Start of Block

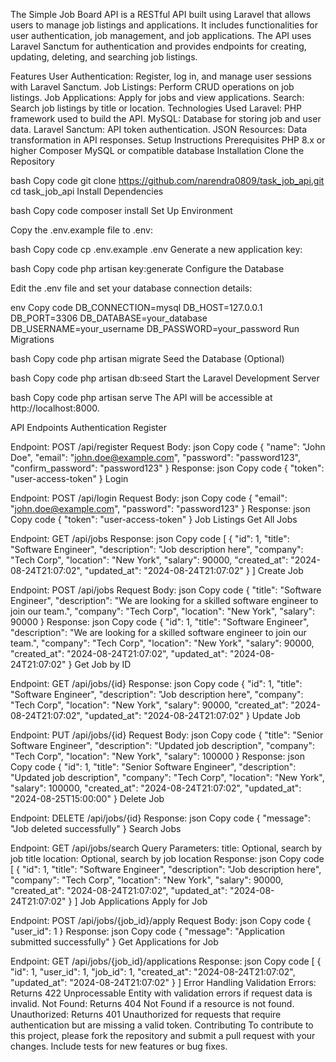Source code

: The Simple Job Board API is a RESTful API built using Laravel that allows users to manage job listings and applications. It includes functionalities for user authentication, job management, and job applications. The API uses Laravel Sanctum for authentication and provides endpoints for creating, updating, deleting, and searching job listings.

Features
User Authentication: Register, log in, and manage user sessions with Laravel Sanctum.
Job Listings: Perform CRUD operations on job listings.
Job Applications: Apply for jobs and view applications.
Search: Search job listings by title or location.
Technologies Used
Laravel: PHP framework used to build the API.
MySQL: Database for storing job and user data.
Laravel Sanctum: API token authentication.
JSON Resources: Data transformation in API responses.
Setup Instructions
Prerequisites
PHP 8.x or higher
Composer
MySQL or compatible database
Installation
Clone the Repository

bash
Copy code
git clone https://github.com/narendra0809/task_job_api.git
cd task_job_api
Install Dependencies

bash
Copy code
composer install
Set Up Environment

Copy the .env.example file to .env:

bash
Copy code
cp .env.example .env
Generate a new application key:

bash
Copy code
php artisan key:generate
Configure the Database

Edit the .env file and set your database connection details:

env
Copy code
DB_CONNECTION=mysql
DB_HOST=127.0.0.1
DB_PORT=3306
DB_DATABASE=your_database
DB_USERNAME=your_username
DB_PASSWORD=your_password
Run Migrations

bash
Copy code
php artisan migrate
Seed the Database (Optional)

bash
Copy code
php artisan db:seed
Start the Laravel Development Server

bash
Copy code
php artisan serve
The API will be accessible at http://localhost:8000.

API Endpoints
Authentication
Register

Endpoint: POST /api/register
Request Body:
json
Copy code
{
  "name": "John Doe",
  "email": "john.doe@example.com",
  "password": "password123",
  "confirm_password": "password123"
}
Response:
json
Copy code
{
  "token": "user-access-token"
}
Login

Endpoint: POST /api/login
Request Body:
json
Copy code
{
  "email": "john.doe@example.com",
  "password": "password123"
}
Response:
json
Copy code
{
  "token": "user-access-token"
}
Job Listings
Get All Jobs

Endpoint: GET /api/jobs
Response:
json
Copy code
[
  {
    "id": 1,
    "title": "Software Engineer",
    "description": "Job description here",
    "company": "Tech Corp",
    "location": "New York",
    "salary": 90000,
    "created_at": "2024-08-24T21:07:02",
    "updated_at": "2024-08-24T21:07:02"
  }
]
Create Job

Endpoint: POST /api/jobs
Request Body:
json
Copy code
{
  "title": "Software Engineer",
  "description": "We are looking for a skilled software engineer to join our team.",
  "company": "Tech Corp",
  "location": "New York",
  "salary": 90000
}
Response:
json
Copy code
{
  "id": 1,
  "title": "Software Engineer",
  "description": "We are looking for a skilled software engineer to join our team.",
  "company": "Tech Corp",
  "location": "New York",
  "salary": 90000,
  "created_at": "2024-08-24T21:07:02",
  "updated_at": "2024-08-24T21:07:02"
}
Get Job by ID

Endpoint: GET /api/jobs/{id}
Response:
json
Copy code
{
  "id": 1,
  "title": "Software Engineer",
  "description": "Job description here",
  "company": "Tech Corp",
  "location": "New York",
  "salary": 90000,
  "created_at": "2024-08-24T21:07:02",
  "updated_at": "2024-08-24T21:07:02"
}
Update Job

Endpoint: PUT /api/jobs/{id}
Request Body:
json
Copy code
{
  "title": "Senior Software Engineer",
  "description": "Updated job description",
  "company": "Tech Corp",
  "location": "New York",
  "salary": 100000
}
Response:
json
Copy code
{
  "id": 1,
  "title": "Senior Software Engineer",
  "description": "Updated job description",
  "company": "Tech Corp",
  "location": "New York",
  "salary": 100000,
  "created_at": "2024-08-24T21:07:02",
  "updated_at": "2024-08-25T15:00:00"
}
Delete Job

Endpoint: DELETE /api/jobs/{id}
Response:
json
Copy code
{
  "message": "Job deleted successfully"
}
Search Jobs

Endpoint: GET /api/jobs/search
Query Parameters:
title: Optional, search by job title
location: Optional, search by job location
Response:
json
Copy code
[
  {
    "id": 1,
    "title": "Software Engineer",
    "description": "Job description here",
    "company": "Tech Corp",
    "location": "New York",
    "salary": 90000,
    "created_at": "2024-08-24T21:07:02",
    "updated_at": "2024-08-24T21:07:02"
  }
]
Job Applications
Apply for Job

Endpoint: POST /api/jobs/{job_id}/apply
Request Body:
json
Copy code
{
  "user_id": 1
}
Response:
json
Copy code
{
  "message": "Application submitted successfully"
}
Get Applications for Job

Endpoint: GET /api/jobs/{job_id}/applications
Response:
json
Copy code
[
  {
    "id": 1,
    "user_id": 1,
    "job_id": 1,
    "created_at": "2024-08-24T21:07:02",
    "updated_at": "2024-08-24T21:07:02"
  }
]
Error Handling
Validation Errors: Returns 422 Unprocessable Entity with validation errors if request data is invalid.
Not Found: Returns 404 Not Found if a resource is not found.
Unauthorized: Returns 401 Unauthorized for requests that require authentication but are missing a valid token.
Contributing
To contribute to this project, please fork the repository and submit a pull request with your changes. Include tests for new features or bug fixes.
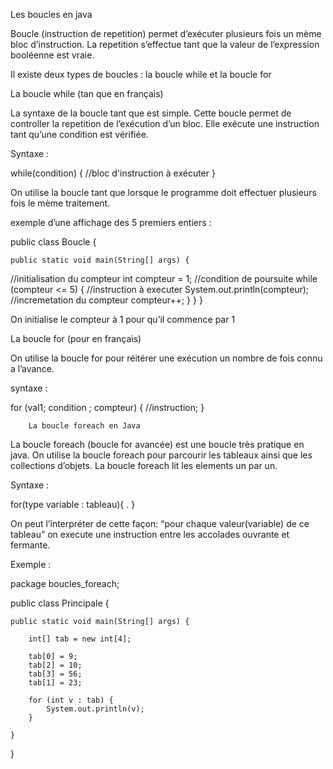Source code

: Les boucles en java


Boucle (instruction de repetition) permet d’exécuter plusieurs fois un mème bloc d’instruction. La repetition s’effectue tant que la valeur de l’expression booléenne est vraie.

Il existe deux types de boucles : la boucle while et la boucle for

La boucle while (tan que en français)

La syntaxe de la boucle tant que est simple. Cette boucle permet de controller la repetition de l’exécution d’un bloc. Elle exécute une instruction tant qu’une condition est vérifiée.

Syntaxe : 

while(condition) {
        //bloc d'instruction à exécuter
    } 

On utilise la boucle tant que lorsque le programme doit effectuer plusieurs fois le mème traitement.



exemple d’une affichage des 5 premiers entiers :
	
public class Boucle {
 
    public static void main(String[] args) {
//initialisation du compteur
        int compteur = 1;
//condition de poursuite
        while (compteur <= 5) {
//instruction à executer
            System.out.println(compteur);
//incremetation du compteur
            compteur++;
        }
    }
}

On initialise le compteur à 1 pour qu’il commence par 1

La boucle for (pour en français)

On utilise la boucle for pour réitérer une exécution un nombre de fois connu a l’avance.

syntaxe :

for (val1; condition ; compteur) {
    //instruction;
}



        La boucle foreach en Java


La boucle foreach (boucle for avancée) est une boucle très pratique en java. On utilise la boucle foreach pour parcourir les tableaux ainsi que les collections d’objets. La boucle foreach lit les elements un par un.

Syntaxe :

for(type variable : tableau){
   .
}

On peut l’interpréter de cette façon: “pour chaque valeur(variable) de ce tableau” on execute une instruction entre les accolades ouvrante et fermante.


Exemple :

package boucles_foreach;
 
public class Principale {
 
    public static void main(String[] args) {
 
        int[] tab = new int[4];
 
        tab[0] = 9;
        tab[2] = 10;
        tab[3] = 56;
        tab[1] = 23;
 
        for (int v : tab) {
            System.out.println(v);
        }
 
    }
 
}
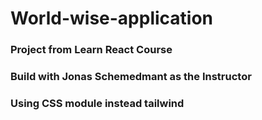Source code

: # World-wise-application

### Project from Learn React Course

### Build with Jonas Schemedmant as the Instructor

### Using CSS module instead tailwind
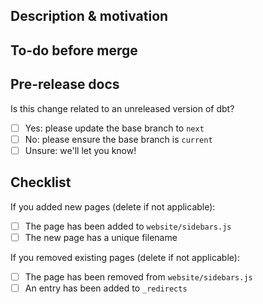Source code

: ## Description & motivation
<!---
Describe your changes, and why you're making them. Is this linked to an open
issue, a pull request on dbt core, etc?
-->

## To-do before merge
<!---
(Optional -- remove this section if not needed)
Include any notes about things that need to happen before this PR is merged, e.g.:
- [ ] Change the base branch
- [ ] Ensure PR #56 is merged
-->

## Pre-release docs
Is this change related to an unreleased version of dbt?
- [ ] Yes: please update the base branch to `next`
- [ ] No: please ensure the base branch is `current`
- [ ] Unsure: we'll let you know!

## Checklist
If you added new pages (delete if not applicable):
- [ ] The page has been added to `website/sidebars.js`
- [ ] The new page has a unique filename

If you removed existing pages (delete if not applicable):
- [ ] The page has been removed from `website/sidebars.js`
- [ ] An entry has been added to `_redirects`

End of Block

- **Work instructions**: With "please" as the word to match, copy each line of the records that has it.

- **Solution for this task**:
To contribute to this project, please fork the repository and submit a pull request with your changes. Include tests for new features or bug fixes.
- [ ] Yes: please update the base branch to `next`
- [ ] No: please ensure the base branch is `current`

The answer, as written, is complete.